First we will modify the state dict to remove the extra model prefix so it can be re-loaded into Huggingface Roberta.

import torch
from collections import OrderedDict
state_dict = torch.load('model_ckpts/pymarlin_model_5.bin', map_location='cpu')
new_dict = OrderedDict((key.replace('model.',''), value) for key, value in state_dict.items() if key.startswith('model.') )
torch.save(new_dict, 'model_ckpts/pymarlin_model_4.bin')

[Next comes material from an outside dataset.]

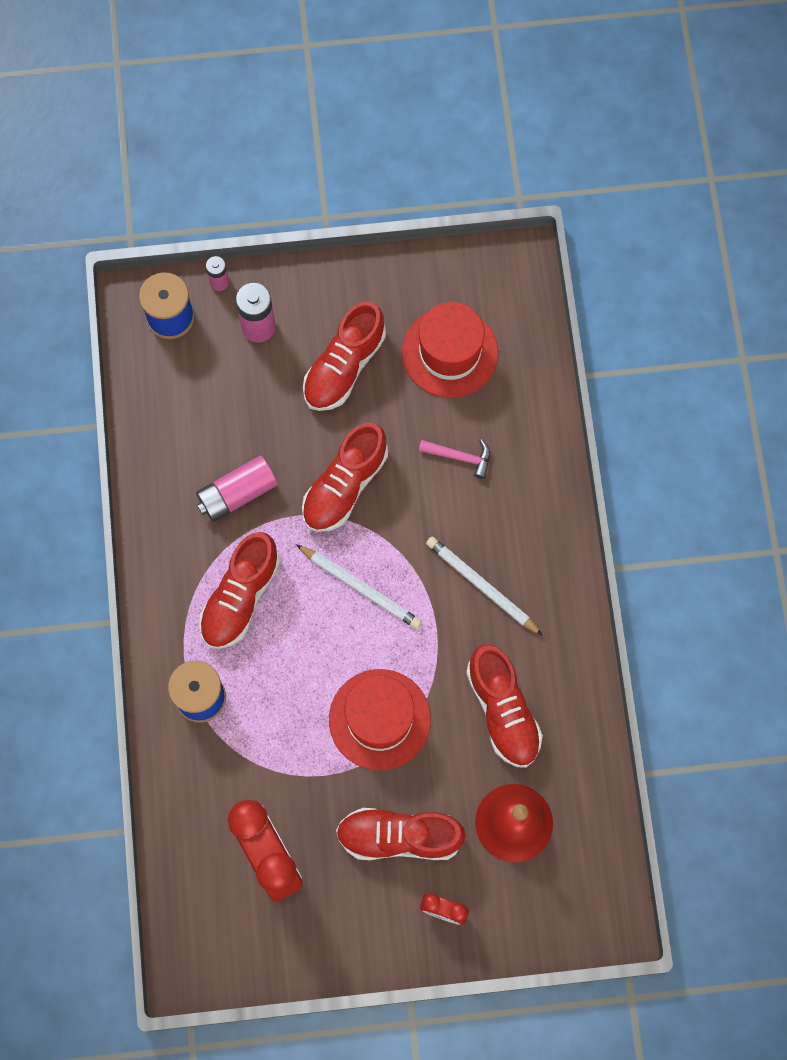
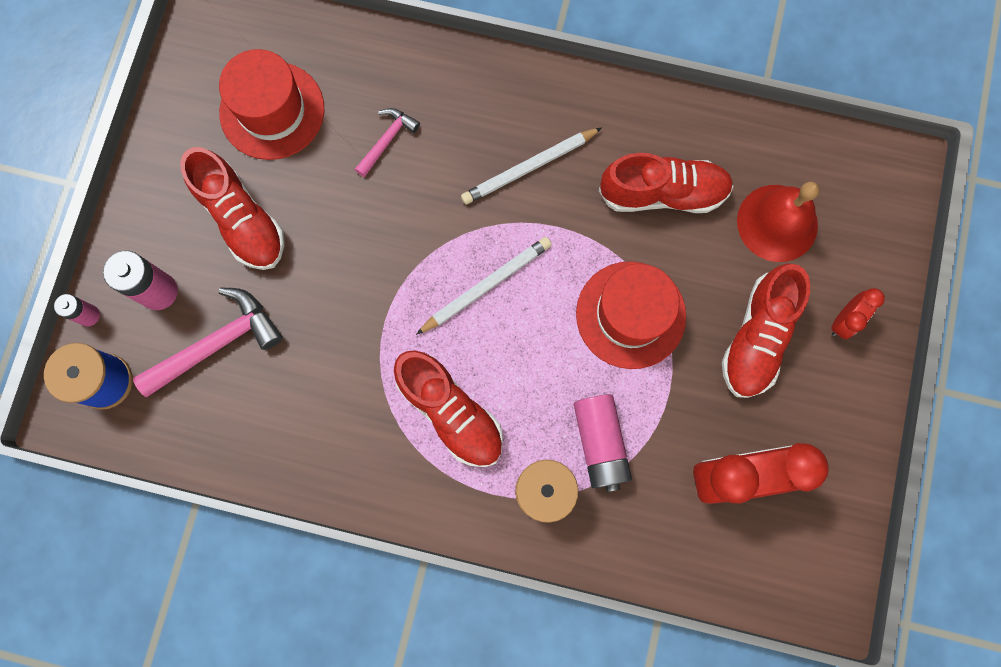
camera: 70 degrees left, 5 degrees up
(232, 390) = (217, 343): none -> pink hammer
(237, 494) = (336, 377): pink battery -> pink battery (600, 443)
(345, 486) = (371, 263): red shoe -> none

Next, we need to edit the config.yaml file to point to this model file and the test dataset.

# data related args
data:
train_filepath: null # null in YAML config is equivalent to None
val_filepath: "./processed/test.csv" # provide path to test dataset
# model related args
model:
model_path: "model_ckpts"
model_file: "pymarlin_model_4.bin"
hf_model: "roberta-base" # Huggingface model name
encoder_key: "roberta" # model key which contains the state dict for RobertaModel

Run the following line of code to evaluate the finetuned model and compute accuracy and f1 on the test set:

plugin.trainer.validate()

Knowledge distillation#

Additionally, you can also distill the finetuned 12 layer Roberta model to a Roberta student, or even a different Huggingface transformer architecture. Only reduction in depth is supported for the plugin. The plugin offers a few loss types: soft labels (logits), hard labels, representations loss (attentions, hidden states).